Al mismo tiempo, O’Rourke se había unido a los que gritaban, sin duda con intención de que guardaran silencio y se explicaran de una vez. Como no tuvo mucho éxito, el americano repartió un par de mamporros —una forma tan efectiva como cualquier otra para que cundiera el ejemplo— y se hizo con la pistola del marinero, que salió corriendo y se escondió Dios sabe dónde para evitar que también le zurraran a él.
—¿Estás bien, Vogt? —preguntó Charlie mientras le echaba un vistazo a la herida, que resultó ser un feo arañazo que le surcaba la espalda—. ¿Qué es eso de los diablos?
—Yo no lo he visto, señor —respondió el viejo—. Pero fuera lo que fuera, me agarró por la espalda cuando estábamos preparando los aparejos para la chalupa… Y si no llega a ser porque estos buenos, buenísimos muchachos, me han agarrado por las piernas, me habría llevado volando por los aires, ¡vaya si no!
—¿Volando? —Marlow miró a los otros hombres, incrédulo—. ¿Pero de qué estáis hablando?
—¡Arriba, capitán, mire! —gritó O’Rourke.
Charlie vio una sombra que se acercaba al Friesland por estribor, por encima de la chimenea: era algo mucho más grande que cualquier pájaro corriente, pues tenía una envergadura de unos quince pies, según calcularon los testigos, de punta a punta de las alas… Aunque como he dicho, en ese momento era sólo una sombra.
Entonces sonó una andanada de disparos procedentes del barco y el extraño pájaro dio media vuelta y la bruma lo engulló.
Sobre el techo de la cabina de mando, junto a la chimenea, estaba en pie el señor Sigerson, que empuñaba un revólver humeante. Le dirigió una mirada a Charlie y le gritó:
—¡Compruebe las sondas, hombre!
Con todo ese lío, Marlow se había olvidado por completo de que podían encallar en cualquier momento.
—¡Que alguien vaya con Vogt al botiquín! —ordenó Charlie—. ¡Y vosotros, comprobad las sondas, maldita sea!
En respuesta, alguien dijo “¡Tres brazas!”, lo que casi ocasionó una estampida general. O’Rourke corrió al cuarto de máquinas pidiendo a voz en grito que redujeran la marcha, por lo que más quisieran, malditos holandeses, marinos de pacotilla, y un montón de bonitos epítetos más.
Aquello no le estaba gustando nada de nada a Charlie. Además, se percató de que Sigerson ya no estaba en lo alto del Friesland y fue a buscarlo al camarote.
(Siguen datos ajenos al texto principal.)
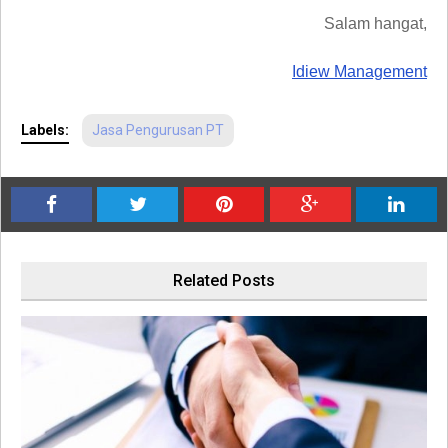
Salam hangat,
Idiew Management
Labels:
Jasa Pengurusan PT
Related Posts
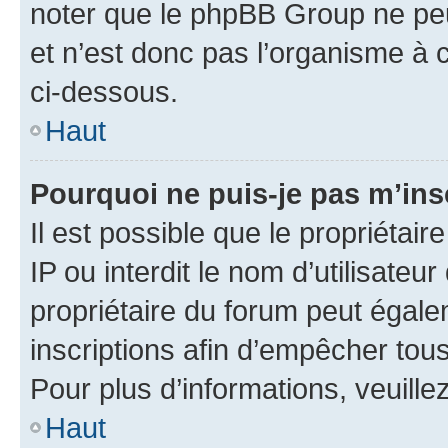
noter que le phpBB Group ne peu
et n’est donc pas l’organisme à c
ci-dessous.
Haut
Pourquoi ne puis-je pas m’ins
Il est possible que le propriétair
IP ou interdit le nom d’utilisateu
propriétaire du forum peut égale
inscriptions afin d’empêcher tous
Pour plus d’informations, veuille
Haut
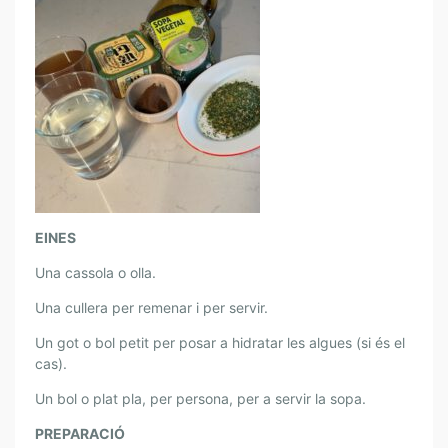
M
A
.
S
O
P
A
R
À
P
EINES
I
D
Una cassola o olla.
A
Una cullera per remenar i per servir.
D
E
Un got o bol petit per posar a hidratar les algues (si és el
S
cas).
È
Un bol o plat pla, per persona, per a servir la sopa.
M
O
PREPARACIÓ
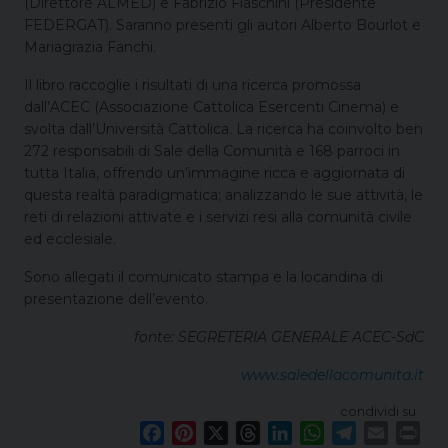
(Direttore ALMED) e Fabrizio Fiaschini (Presidente
FEDERGAT). Saranno presenti gli autori Alberto Bourlot e
Mariagrazia Fanchi.
Il libro raccoglie i risultati di una ricerca promossa
dall’ACEC (Associazione Cattolica Esercenti Cinema) e
svolta dall’Università Cattolica. La ricerca ha coinvolto ben
272 responsabili di Sale della Comunità e 168 parroci in
tutta Italia, offrendo un’immagine ricca e aggiornata di
questa realtà paradigmatica; analizzando le sue attività, le
reti di relazioni attivate e i servizi resi alla comunità civile
ed ecclesiale.
Sono allegati il comunicato stampa e la locandina di
presentazione dell’evento.
fonte: SEGRETERIA GENERALE ACEC-SdC
www.saledellacomunita.it
condividi su
F
P
X
T
L
W
T
E
P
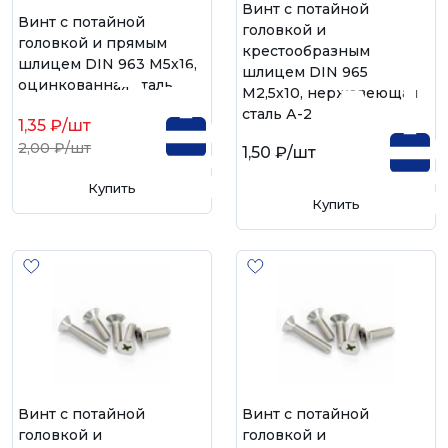
Винт с потайной
Винт с потайной
головкой и
головкой и прямым
крестообразным
шлицем DIN 963 М5х16,
шлицем DIN 965
оцинкованная сталь
М2,5х10, нержавеющая
сталь А-2
1,35 ₽
/шт
2,00 ₽
/шт
1,50 ₽
/шт
Купить
Купить
Винт с потайной
Винт с потайной
головкой и
головкой и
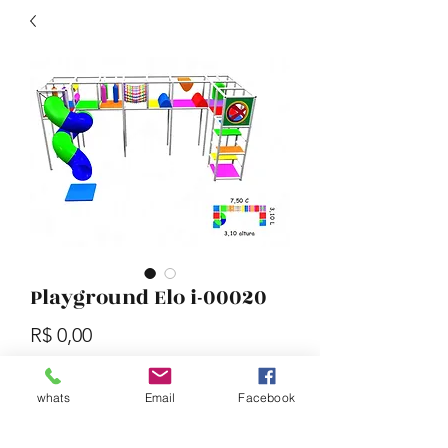
Playground Elo i-00020
Preço
R$ 0,00
Quantidade
*
whats
Email
Facebook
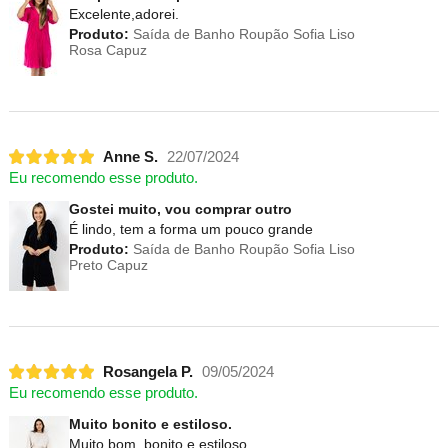
Excelente,adorei.
Produto:
Saída de Banho Roupão Sofia Liso
Rosa Capuz
Anne S.
22/07/2024
Eu recomendo esse produto.
Gostei muito, vou comprar outro
É lindo, tem a forma um pouco grande
Produto:
Saída de Banho Roupão Sofia Liso
Preto Capuz
Rosangela P.
09/05/2024
Eu recomendo esse produto.
Muito bonito e estiloso.
Muito bom, bonito e estiloso.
Pero Sigerson lo encontró antes a él.
—Ahora debemos tener un poco de paciencia, capitán —dijo—. Vamos por buen camino.
—¿Por buen camino, Sigerson? ¡Esa cosa casi mata a Vogt! —le chilló Marlow en la cara—. Y además, ¿se puede saber qué era?
—Es, capitán, la prueba de que estamos realmente cerca de nuestro objetivo.
Charlie soltó a modo de respuesta un improperio que no repetiré aquí, pero el tal Sigerson simplemente se echó a reír.
—¿No se ha dado cuenta usted de lo que significa la presencia de esa criatura? —le preguntó a Charlie.
—¡No! ¡No me he dado cuenta! ¡Ni me importa, señor Como-Se-Llame-En-Realidad! ¡Ni usted, ni Mycroft Holmes y su club, ni el Matilda Briggs, ni nada!
Sólo entonces, cuando dio rienda suelta a su ira, Charlie Marlow cayó en la cuenta de lo que sucedía:
—Entonces… al otro lado de la bruma…
Sigerson seguía sonriendo.
—Claro que sí, mi querido Marlow. ¿Qué otra cosa, si no?
En ese preciso instante, y como si alguien levantara una blanca cortina que hubiese cubierto el barco, el horizonte se despejó y Charlie vio dos cosas que lo dejaron boquiabierto: la niebla había quedado atrás, a la proa del Friesland, como una inmensa muralla de humo. Y al frente, más allá de la popa, bajo el sol que hasta hacía un segundo había estado oculto, había tierra a la vista.